A couple of weeks ago I got an email from Amazon Webservices informing me that one of my EC2 instances was operating on degraded hardware and was to be retired. Technically I’m prepared for such an eventuality thanks to docker, however it was still going to take a few hours considering I’d need to perform the following;

  • Bring up a new instance and install/upgrade docker and git
  • Bring up my containers - wordpress, mysql, mysql-backup, nginx (I have deploy scripts for this)
  • Restore wordpress backup and upgrade wordpress (ich)

This process is way too long and either requires further automation or a new strategy, and thanks to Jekyll I’ve dropped wordpress, mysql and ec2 for jekyll, github and s3. This results in both (AWS) cost savings and a decrease in deployment complexity.

Wordpress is heavy

Considering Wordpress is running on PHP I could make it do anything I like, however for all the Wordpress sites I’ve ever run, I generally spend alot of time at the start fiddling with themes and installing plugins, and then use it purely as a content host. This then has the overhead of requiring both a PHP enabled host and a database (and therefore backups). Once set up, the only real requirement for dynamic webpages would be comments, but that requirement can be transferred to disqus.

Jekyll is not

Jekyll is a ruby gem that generates static blogs and websites from html and/or markdown. This means you hold the source and content of a blog in version control, generate a static site with Jekyll, and then push the results of that to some host.
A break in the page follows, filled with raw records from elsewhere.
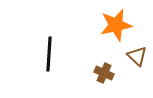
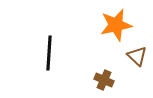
black line: moved 1 px up
brown cross: moved 7 px down
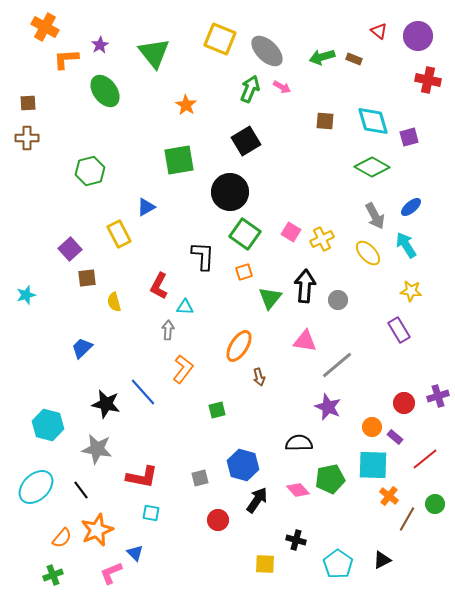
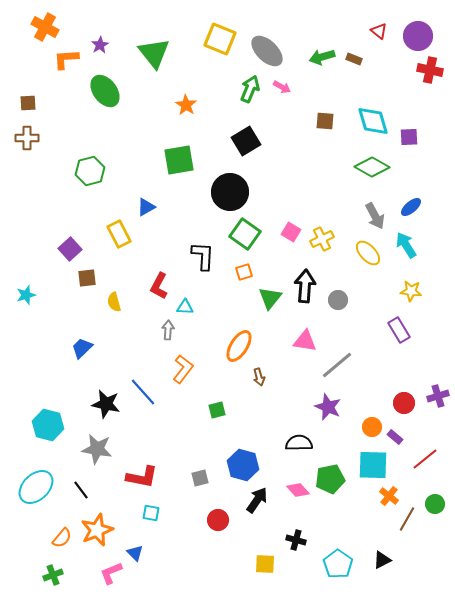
red cross at (428, 80): moved 2 px right, 10 px up
purple square at (409, 137): rotated 12 degrees clockwise
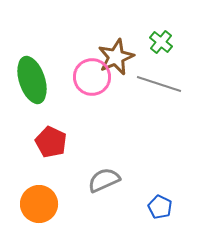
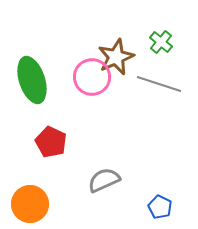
orange circle: moved 9 px left
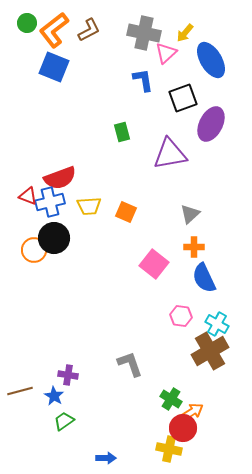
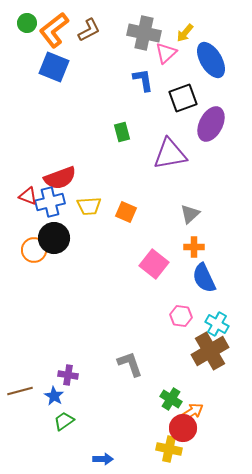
blue arrow: moved 3 px left, 1 px down
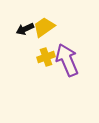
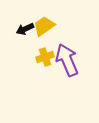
yellow trapezoid: moved 1 px up
yellow cross: moved 1 px left
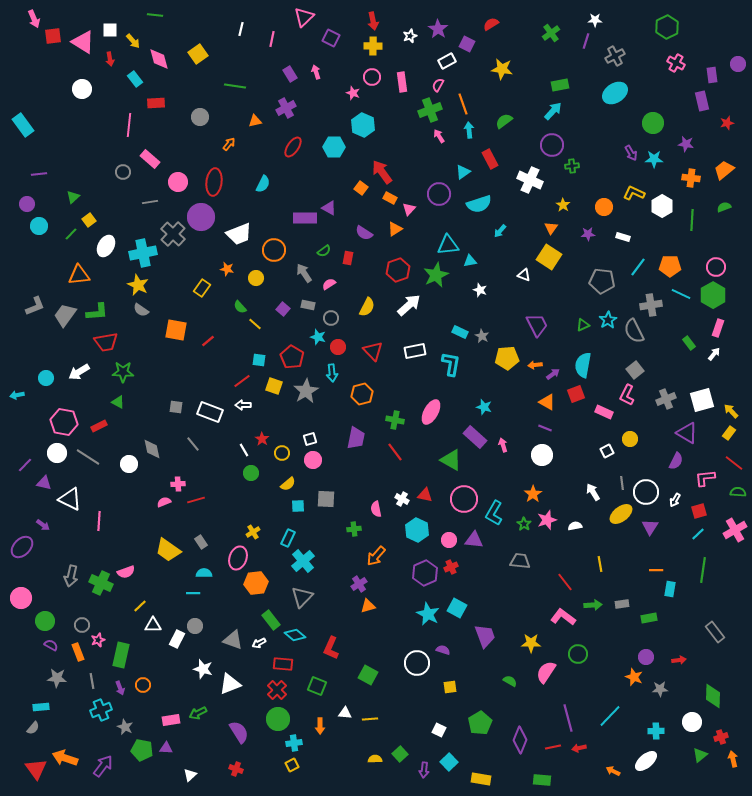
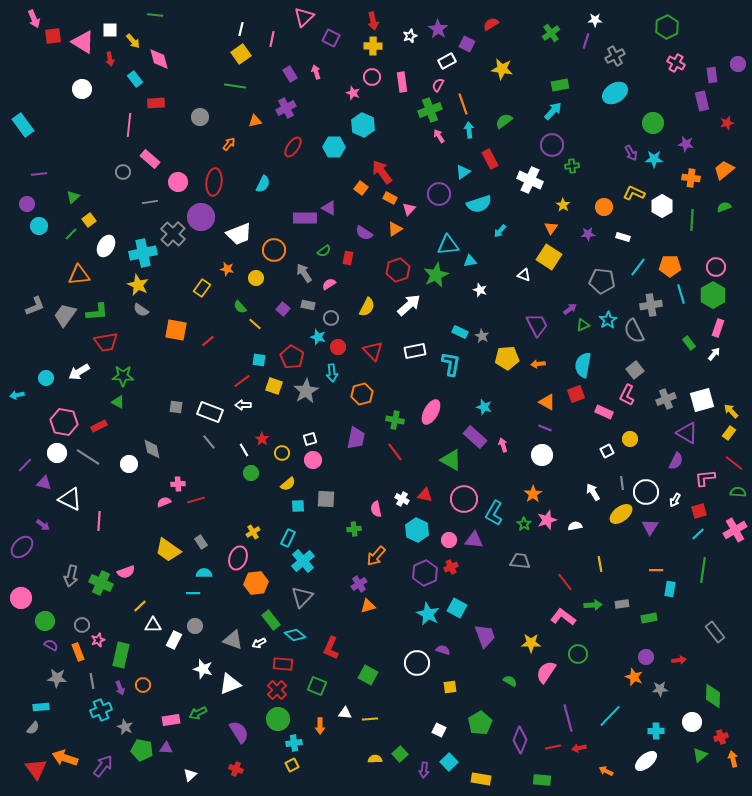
yellow square at (198, 54): moved 43 px right
cyan line at (681, 294): rotated 48 degrees clockwise
orange arrow at (535, 365): moved 3 px right, 1 px up
green star at (123, 372): moved 4 px down
purple arrow at (553, 374): moved 17 px right, 65 px up
gray line at (193, 444): moved 16 px right, 2 px up
white rectangle at (177, 639): moved 3 px left, 1 px down
orange arrow at (613, 771): moved 7 px left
Because Amazon S3 can be optimisied for static websites I can host it there, and this means I don’t need to pay for an EC2 instance, and S3 pricing is far cheaper. There are two options for importing Wordpress to Jekyll - Wordpress, which extracts the data from your mysql database, and WordPress.com, which extracts the data from the XML export via Wordpress admin tools.

I only realised I could use either after I’d burnt some time trying to get my mysql container running locally, and then found the output of the WordPress.com one was better anyway;

  • Wordpress import
    • Imported nav links to pages correctly
    • Left extraneous closing tags throughout my posts
    • Every post needed author to be updated from a json object
  • WordPress.com import
    • Imported pages, but not links to those pages
    • Every post needed author to be updated from a json object

CDN for speed

Because the site is no longer dynamic, it can be plonked onto a content delivery network - because more speed is more better yo. I’ve added Cloudfront which is a relatively easy setup, and my S3 deploy scripts additionally make a call to Cloudfront to invalidate the cache on update.

Directories over subdomains

I’ve got some projects to distribute via the site this year and from my reading using directories rather than subdomains seems to be better for SEO. As such, during the switchover I’m also dropping the blog.atqu.in for atqu.in/blog. I configured nginx on another EC2 instance I have to redirect all incoming requests using the previous blog.atqu.in/path/to/post to use atqu.in/blog/path/to/post.

And with that done, I terminated my EC2 instance, dropped my EBS volume, and deleted my database backup bucket.